Sevgili Güngör hocamızı kaybettik. Geçen yıl bu zamanlarda bir başka hocamızı, Şükrü Kızılot hocamızı kaybetmiştik. Her iki hocam da nurlar içinde, huzur içinde uyusunlar.
Güngör hocamı Cnbc-e ve NTV yayınları için geldiğim İstanbul’da tanımıştım. İlk günlerin çekingenliği içerisinde yayınlara çıkıyordum. Bana ilk destek Güngör hocadan gelmişti. Heyecanlandığımı anladığı için “Evlat rahat ol, bildiklerini anlat, bilmediğin hiç bir konuya girme” demişti.
Yıllar içerisinde televizyon kanalımızda sürekli sohbet etmeye başlamıştık. Çarşamba sabahları kanala girdiğimde ilk gördüğüm kişilerden biriydi. O yaşta işini müthiş bir ciddiyet içerisinde yapardı. Gündemde önemli bir gelişme olmuşsa, bana döner, “Ankara’da ne oluyor, hava nasıl oralarda” diye sorar, aslında benim düşüncelerimi öğrenmek isterdi.
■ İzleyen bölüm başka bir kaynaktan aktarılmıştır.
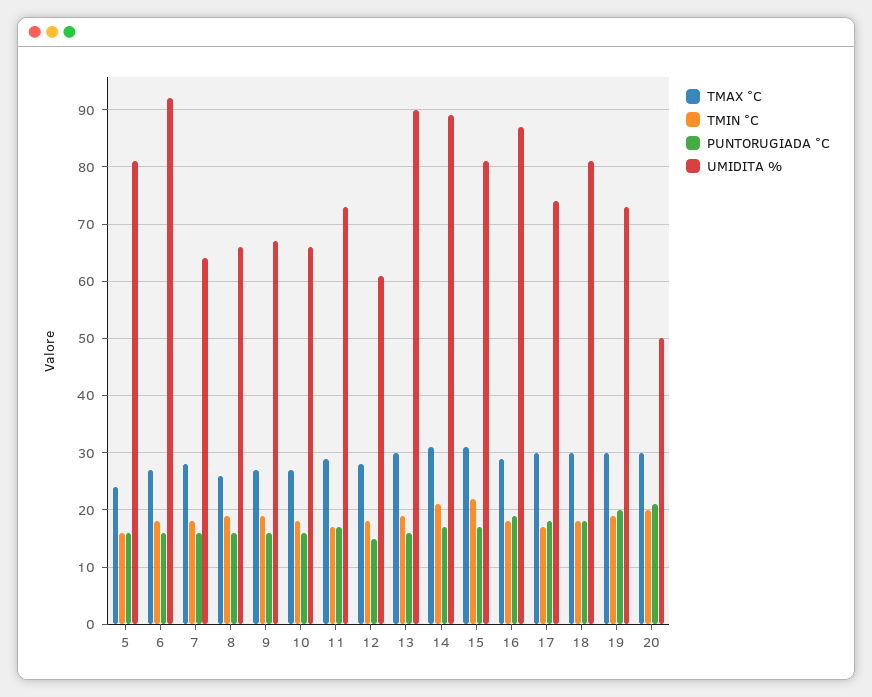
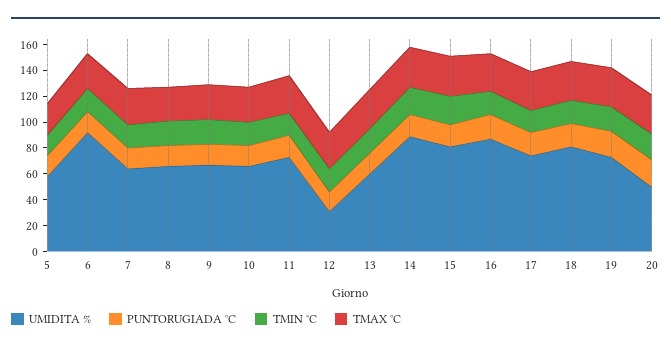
UMIDITA %, 5: 80 -> 60
UMIDITA %, 12: 60 -> 30
UMIDITA %, 13: 90 -> 60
Yılların hocasının beni dinlemesi, fikrimi sorması beni çok şaşırtırdı. Çok mutlu olurdum.
Müthiş bir araştırmacı
En önemli özelliklerinden birisi de muazzam bir araştırmacı olmasıydı. Benim konularım ilgisini çok çektiği için ne zaman aklına bir şey gelse muhakkak telefonla beni bulur, “Evlat şu konuyu bir araştır, bir şeyler yaz” derdi. Ben de heyecanla cevap vermeye çalışırdım. Oysa ki Güngör hoca benden önce çalışmaya başlamış olurdu. Bulduklarımı kendisine ilettiğimde hocanın çoktan konuya hakim olduğunu anlardım.
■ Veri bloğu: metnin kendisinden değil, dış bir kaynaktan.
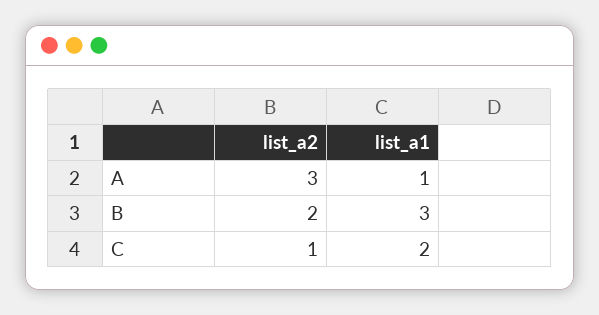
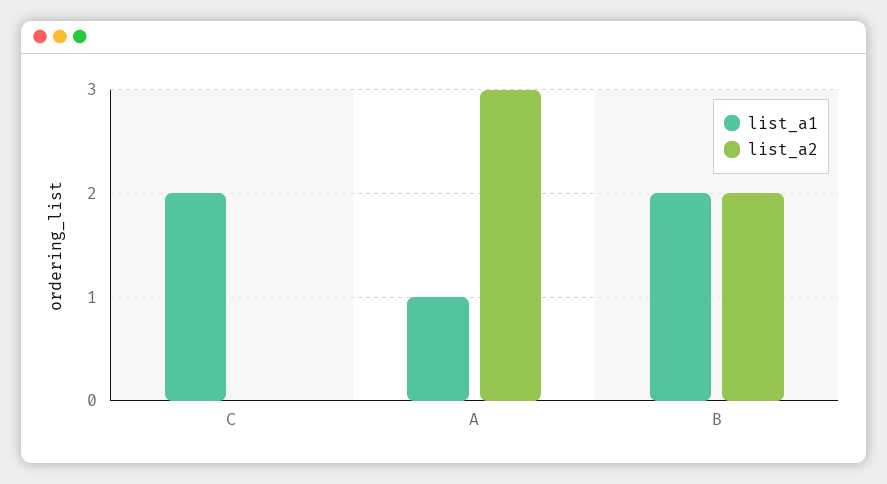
list_a1, B: 3 -> 2
list_a2, C: 1 -> 0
Milliyet’teki yazılarımı çok iyi takip ettiğini biliyorum. Ayşe Teyzenin emekliliği, sağlıktan nasıl yararlanacağı, işsiz oğlanın nasıl iş bulacağı konularını hep gündemde tutmak isterdi. Bu konuları sıklıkla yazmam için teşvik ederdi. Bir de en çok merak ettiği emekli aylıklarıydı. Ben de hocaya, “Hocam sizin aylık doğru bağlanmış” diye takılırdım. Hoca da bana döner, “Evlat benim arkadaşlarım merak ediyor, yaz bu konuları” derdi.
Halkın içinden geldi
Hem Şükrü hocayı, hem de Güngör hocayı halkımız çok sevdi. Çünkü her ikisi de halkın içinden gelerek hoca olmuşlar, tanınmışlar, mevki sahibi olmuşlardı. Ancak hep vatandaşın sorunlarına çare bulmak için çaba sarf etmişler, hep mütevazı olmuşlar, hep halkın dilinden anlamışlar ve konuşmuşlardı. İşte başarıları da hep bu nedenle büyük oldu.
Sevgili Güngör hocam eserlerinle yaşayacaksın, huzur içinde uyu.